Context: What is happening with SSM rules? 

After years of inaction, in 2015, the Obama EPA issued a directive known as the Startup, Shutdown and Malfunction Rule (SSM). It stated that in Texas and 35 other states, industrial facilities had to follow legal guidelines when shutting down, starting up a plant, or suffering some sort of a malfunction that led to emissions. An example in Texas were the massive pollution events that occured when industries shut down operations in the hours before Hurricane Harvey hit Houston in 2017 and other areas of the Gulf Coast. Had it been fully implemented, the rule would have protected communities of color from massive amounts of pollution from refineries, coal plants , gas processing plants, and other sources of air pollution and toxics. 

As Sierra Club’s attorney Andrea Issod wrote in a 2017 blog, “The SSM rule is an important public health protection that holds polluters accountable for massive pollution bursts that disproportionately impact low-income communities and communities of color who live around industrial plants. For far too long, polluters in certain states have taken advantage of SSM loopholes that allow unlimited amounts of harmful air pollution to be spewed into neighboring communities during regularly occurring startup, shutdown or malfunction events.”

Unfortunately, our own state government along with other states and industry groups went to court and successfully pressed the Trump administration’s EPA to file an order to reverse this rule, putting the communities that live nearby at increased health risk. 

After the Trump Administration order, a broad coalition of environmental and community groups challenged the EPA’s plan to reopen the SSM loopholes in Texas.
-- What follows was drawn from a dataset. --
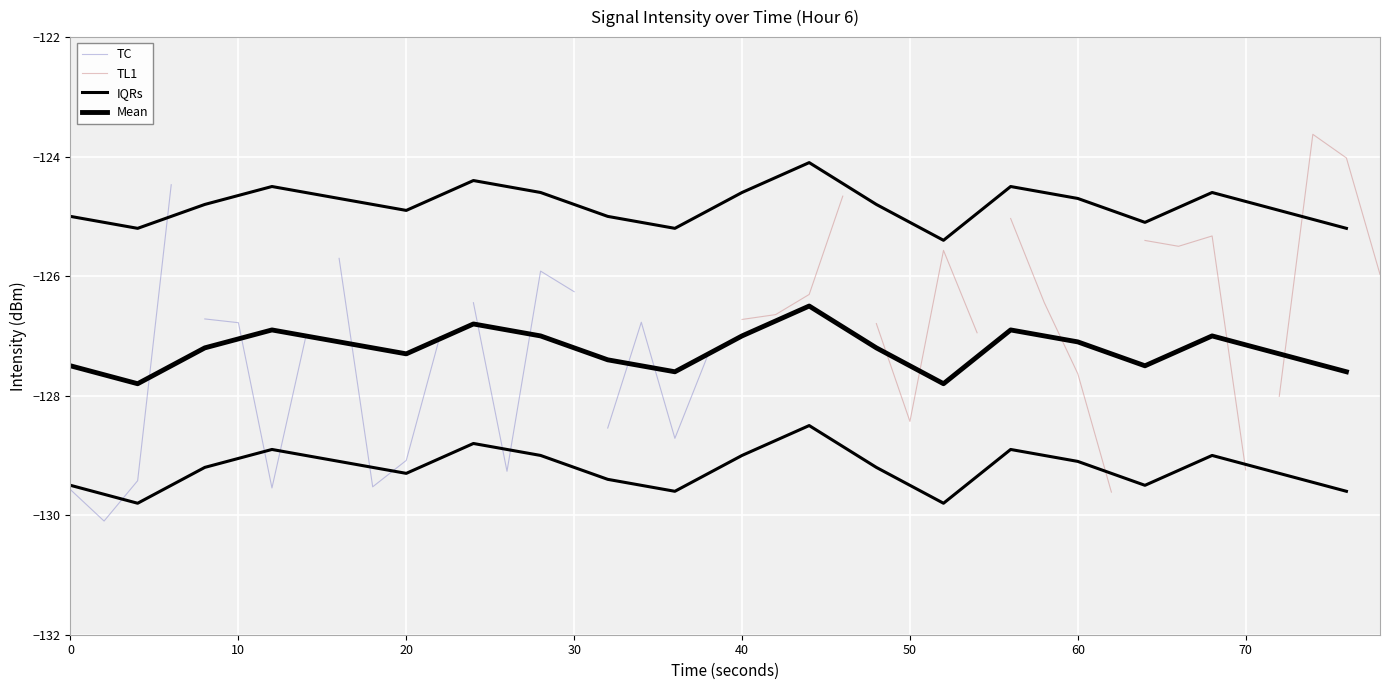

How many interior local peaks does the iqr_lower series have?

5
The coalition included Sierra Club, Air Alliance Houston, Citizens for Environmental Justice, Community In-Power & Development Association, Downwinders at Risk, Environmental Integrity Project, Natural Resources Defense Council, Public Citizen, and Texas Campaign for the Environment.
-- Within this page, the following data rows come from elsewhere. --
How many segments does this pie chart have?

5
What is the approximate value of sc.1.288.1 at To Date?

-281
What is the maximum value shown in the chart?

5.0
“Before the COVID-19 outbreak, we already had people suffering from severe asthma, emphysema, and lung cancer in these communities, and now Trump’s EPA is trying to dump more pollution on us while we deal with the pandemic,” said Suzie Canales, Director of Citizens for Environmental Justice. “By reintroducing this loophole, Trump’s EPA is giving corporate coal plant and oil refinery polluters a reprieve from their responsibility to not poison us, and leaving us to fend for ourselves during a national emergency.”

The Biden Administration has announced it will revisit the SSM Rules, and consider not only putting the 2015 rule back in place, but also beginning a wider rulemaking on these types of emissions. How that happens is complicated and it may take several years to sort out the rulemaking and existing court cases on this issue. EPA has asked the court to send the rule back to the agency and that is where it is now. We have been advocating for the EPA to reissue the SIP Call rule for Texas ASAP.

We expect some action by the end of the year but unfortunately at the moment, many Texas communities have to bear the brunt of this regulatory inaction. 

One potential additional fix could be Texas’s Sunset Commission, which is in the midst of a review of the TCEQ. The Sunset Commission is scheduled to release a preliminary report in April 2022 with a public meeting scheduled for this summer. In December 2021, forty-one organizations submitted the following recommendations to the Sunset Advisory Commission staff reviewing the TCEQ, including specific recommendations on SSM and upset emissions. 

The Sierra Club will be working with our partners to submit additional recommendations, hosting public events and showing up in force at the official Sunset public hearings later this year. But in any case, even the sunset process will not be resolved until the Legislature is back in session in 2023. 

“Our communities already face daily pollution burdens, but these events just add to the very real health impacts and respiratory distress,” noted Parras. “We need both the Sunset Commission and the Biden Administration to actually step up and protect Texans from this pollution, and from the local state agency that continues to allow it to happen.”